A preparation of such antigens may be delivered in vivo using a vaccine “carrier,” but the carrier itself can become the target of the host's humoral immune response. Thus, the host's antibodies act against the vaccine carrier and not the antigenic epitope, which can result in rapid clearance of the vaccine by anti-carrier antibodies, negating the usefulness of the actual vaccine.

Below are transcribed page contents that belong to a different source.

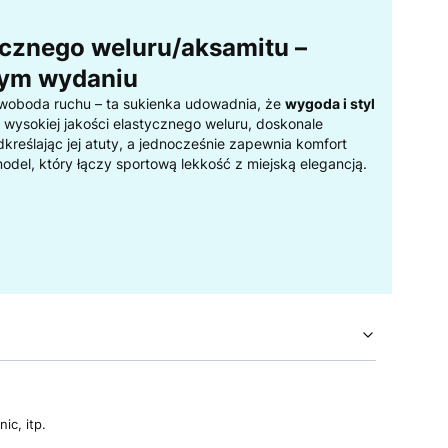
ycznego weluru/aksamitu –
wym wydaniu
 swoboda ruchu – ta sukienka udowadnia, że
wygoda i styl
 wysokiej jakości elastycznego weluru, doskonale
kreślając jej atuty, a jednocześnie zapewnia komfort
odel, który łączy sportową lekkość z miejską elegancją.
ic, itp.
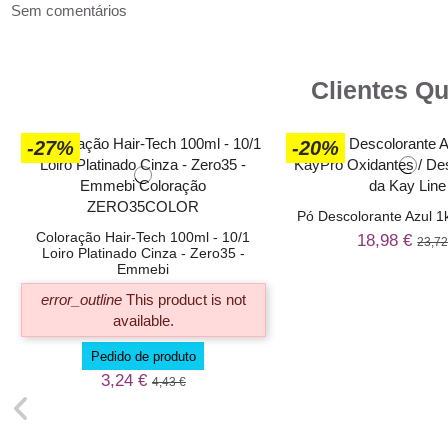
Sem comentários
Clientes Q
-27%
-20%
Pó Descolorante Azul 1
Coloração Hair-Tech 100ml - 10/1
18,98 €
23,72
Loiro Platinado Cinza - Zero35 -
Emmebi
error_outline
This product is not
available.
Pedido de produto
3,24 €
4,43 €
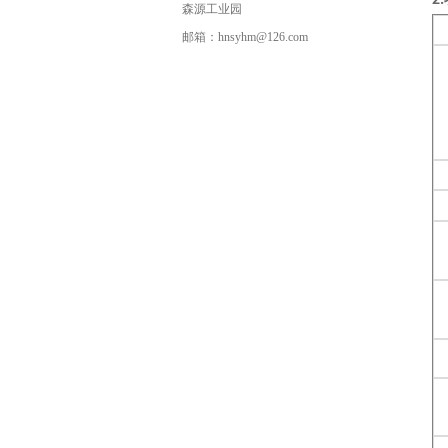
2
.
森源工业园
邮箱：hnsyhm@126.com
尾气检测车辆
电动观光车
特种改装警车
360测试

The incorporation of the lipid moiety of a lipopeptide into a liposome, however, proves an extremely useful way in which to deliver an antigen in vivo without eliciting an immune response against the carrier. However, none of these advances assist in the modulation of one immune response to another. That is, it has not previously been shown that a liposomally-bound lipopeptide can elicit cellular and humoral immune responses by altering the number of lipids attached to a single peptide.
The present invention, however, provides a novel way of invoking and modulating between cellular and humoral immune responses by using a single antigenic peptide and a carrier that does not stimulate humoral responses against itself.